I found this book incredibly difficult to read. I had to force myself to read 20 pages per day to read it in time for a book group. I had wondered if the translation was partly to blame, but some of our members read it in Arabic and had the same response.
The central character, Suhaila, is only known to us through her friends and her son. She is unconscious throughout the book and they are visiting with gifts and much conversation, with her (one way), and with each other. They also discuss her with her son, Nader, who has come over from Canada on hearing of his mother's illness. However, we never actually discover what is causing her ailments. The doctor says: "A surge in her blood pressure set off tremors in the veins that send the blood to the brain. There was a hemorrhage and it stopped....." P131.
Through all these interactions we learn of her early life in Iraq and subsequent exile to Paris. Her arranged marriage to an Iraqi soldier had been unhappy and abusive and she had left Iraq when he had disappeared. Her son appears to have been distant both geographically and mentally and he has left his young wife and their son back in Canada.

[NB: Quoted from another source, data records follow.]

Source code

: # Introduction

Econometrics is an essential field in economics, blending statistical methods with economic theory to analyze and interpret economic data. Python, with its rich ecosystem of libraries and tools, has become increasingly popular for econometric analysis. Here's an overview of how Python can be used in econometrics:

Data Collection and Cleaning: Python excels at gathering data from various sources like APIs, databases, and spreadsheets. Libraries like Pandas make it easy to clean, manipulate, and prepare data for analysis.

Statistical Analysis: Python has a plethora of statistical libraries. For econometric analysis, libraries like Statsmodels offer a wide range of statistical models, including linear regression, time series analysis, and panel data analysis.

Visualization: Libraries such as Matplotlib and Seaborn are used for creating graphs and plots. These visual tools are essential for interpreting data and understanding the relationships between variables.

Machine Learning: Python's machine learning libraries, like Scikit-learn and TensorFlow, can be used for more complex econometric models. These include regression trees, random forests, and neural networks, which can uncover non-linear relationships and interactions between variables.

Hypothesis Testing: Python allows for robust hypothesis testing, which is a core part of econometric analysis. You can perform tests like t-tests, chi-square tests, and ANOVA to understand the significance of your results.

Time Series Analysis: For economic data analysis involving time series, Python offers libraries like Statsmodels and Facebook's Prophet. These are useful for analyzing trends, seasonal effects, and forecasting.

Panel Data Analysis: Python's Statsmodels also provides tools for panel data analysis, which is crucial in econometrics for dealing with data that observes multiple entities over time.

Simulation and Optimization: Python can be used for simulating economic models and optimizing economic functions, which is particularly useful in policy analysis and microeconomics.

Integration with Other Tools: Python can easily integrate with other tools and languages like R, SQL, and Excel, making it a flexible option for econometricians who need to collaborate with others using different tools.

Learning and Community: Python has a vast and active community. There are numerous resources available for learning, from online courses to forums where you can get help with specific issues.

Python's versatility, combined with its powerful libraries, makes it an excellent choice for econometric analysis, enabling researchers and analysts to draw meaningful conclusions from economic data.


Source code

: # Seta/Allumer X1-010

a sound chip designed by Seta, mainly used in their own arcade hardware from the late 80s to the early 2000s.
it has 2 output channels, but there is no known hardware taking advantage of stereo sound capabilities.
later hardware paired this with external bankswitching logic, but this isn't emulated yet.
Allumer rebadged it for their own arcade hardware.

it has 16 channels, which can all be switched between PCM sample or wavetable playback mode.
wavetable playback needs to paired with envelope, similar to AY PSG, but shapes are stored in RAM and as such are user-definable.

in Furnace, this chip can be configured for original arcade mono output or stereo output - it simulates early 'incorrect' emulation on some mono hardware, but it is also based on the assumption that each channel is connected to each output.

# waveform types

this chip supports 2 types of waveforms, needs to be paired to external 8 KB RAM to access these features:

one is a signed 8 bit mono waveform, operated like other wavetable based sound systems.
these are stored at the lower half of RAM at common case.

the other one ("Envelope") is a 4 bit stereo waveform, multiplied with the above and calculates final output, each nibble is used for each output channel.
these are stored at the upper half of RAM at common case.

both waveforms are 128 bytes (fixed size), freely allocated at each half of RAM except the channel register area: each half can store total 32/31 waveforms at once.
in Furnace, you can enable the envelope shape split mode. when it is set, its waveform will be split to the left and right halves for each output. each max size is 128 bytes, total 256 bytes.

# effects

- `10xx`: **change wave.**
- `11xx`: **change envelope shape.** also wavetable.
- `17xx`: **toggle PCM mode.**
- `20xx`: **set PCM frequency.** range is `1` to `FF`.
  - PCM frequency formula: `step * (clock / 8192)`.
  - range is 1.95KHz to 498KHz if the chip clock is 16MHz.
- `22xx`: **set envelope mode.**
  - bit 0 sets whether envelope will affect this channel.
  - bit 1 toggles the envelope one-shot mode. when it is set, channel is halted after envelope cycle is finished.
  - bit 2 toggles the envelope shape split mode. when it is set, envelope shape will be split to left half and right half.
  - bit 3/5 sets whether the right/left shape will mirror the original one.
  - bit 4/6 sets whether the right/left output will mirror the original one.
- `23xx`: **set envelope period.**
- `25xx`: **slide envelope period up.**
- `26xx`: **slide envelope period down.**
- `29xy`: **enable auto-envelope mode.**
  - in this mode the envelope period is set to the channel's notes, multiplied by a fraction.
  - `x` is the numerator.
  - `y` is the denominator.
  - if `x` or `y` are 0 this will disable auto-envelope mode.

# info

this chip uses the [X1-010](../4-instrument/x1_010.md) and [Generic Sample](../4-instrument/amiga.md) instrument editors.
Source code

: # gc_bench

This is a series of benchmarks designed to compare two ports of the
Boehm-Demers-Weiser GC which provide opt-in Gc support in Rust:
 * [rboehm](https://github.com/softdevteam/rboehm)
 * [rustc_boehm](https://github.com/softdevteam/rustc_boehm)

The problem is, nothing happens. The whole book is a conversation between various characters, who, in turn describe other characters. What little I learned of life in Iraq was padded out with an excess of language that made every page a struggle.
The author is due to make an appearance at the Dubai Literary Festival in March this year, perhaps I will glean a little more of the book's meaning then. Meanwhile, I am dreading my next read, Naphtalene, also by Alia Mamdouh, and for another book group. It does get slightly better ratings, so fingers crossed.
I was really excited to read this book but unfortunately I have to agree that it is pretty boring. Not sure why I struggled but it took me a few weeks to read, and I am usually a fast reader. Very disappointing!
It just didn't make sense to me. Perhaps it would've gotten better if I stuck with it longer, or maybe I could've tried again on a different day...but I don't want to.